**PROBLEM TO WORK ON**
Below are the records to retype. Keep every character exactly and leave out the pictures.

DATA PROVIDED section start

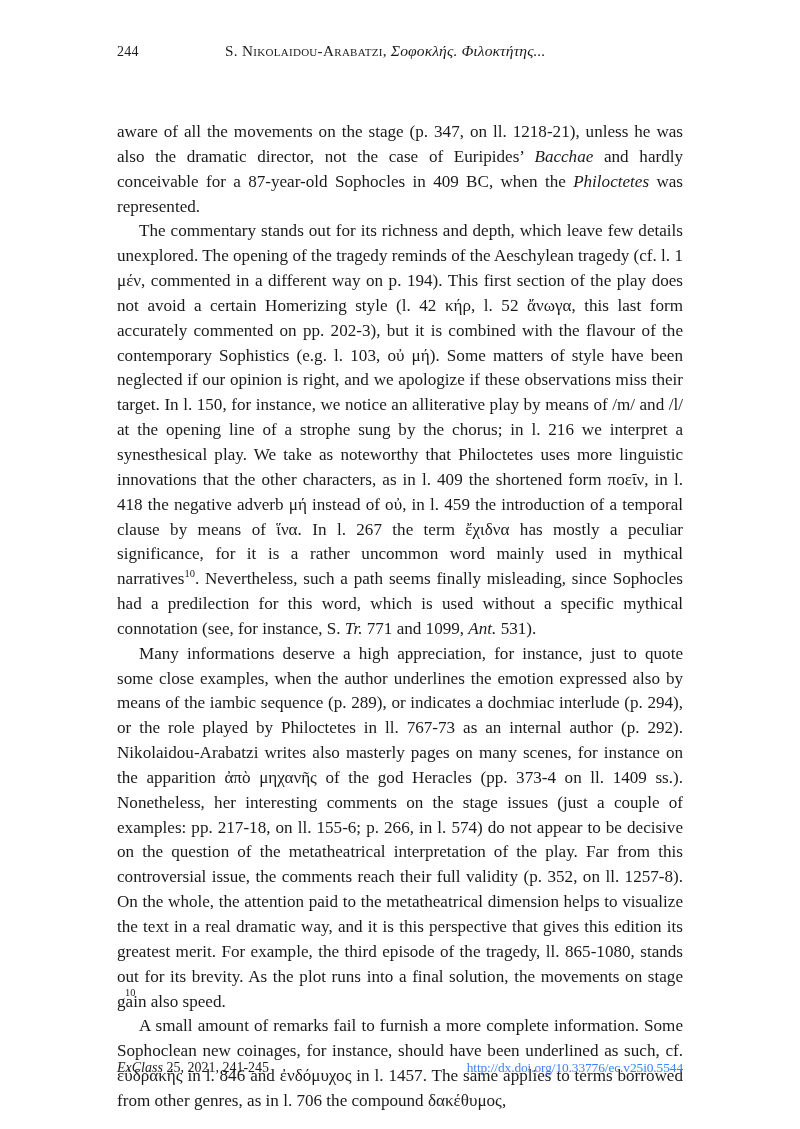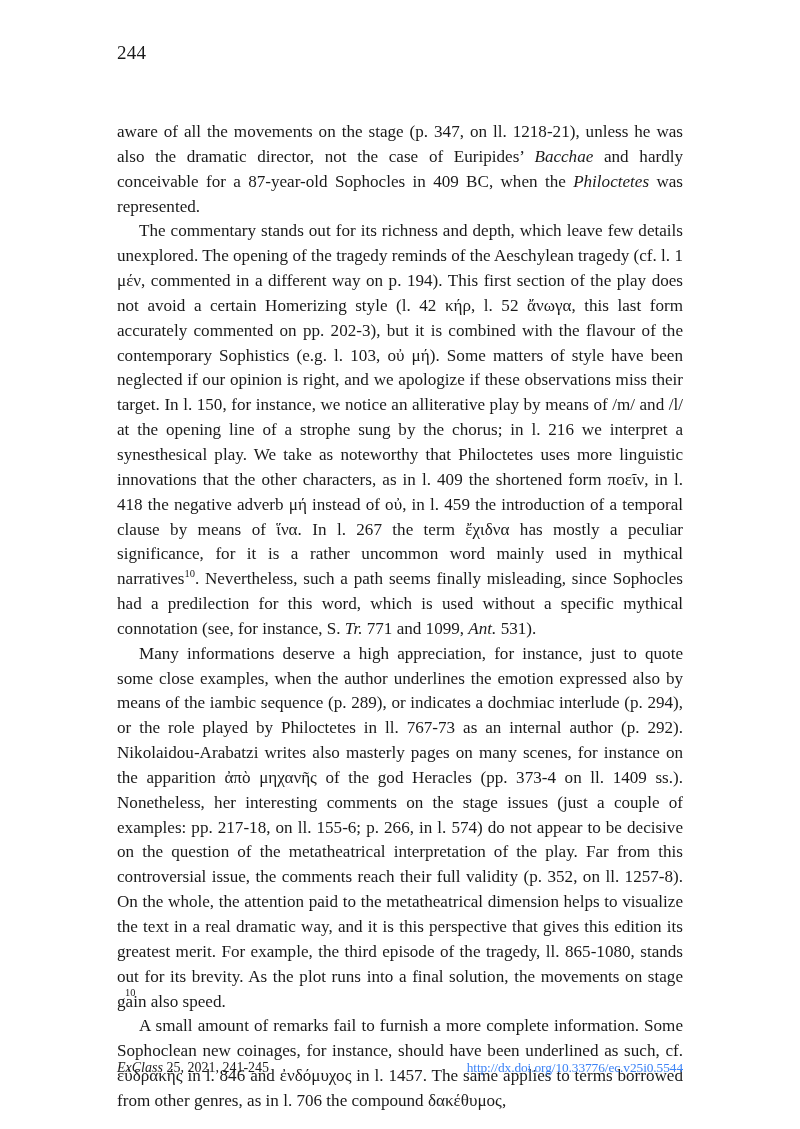--- a/index.html
+++ b/index.html
@@ -28,7 +28,7 @@
     align-items: baseline;
   }
   .folio {
-    font-size: 19px;
+    font-size: 14px;
     letter-spacing: 0.2px;
     color: #1a1a1a;
     width: 108px;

DATA PROVIDED section end

**TASK RESULT**
--- a/index.html
+++ b/index.html
@@ -28,7 +28,7 @@
     align-items: baseline;
   }
   .folio {
-    font-size: 19px;
+    font-size: 14px;
     letter-spacing: 0.2px;
     color: #1a1a1a;
     width: 108px;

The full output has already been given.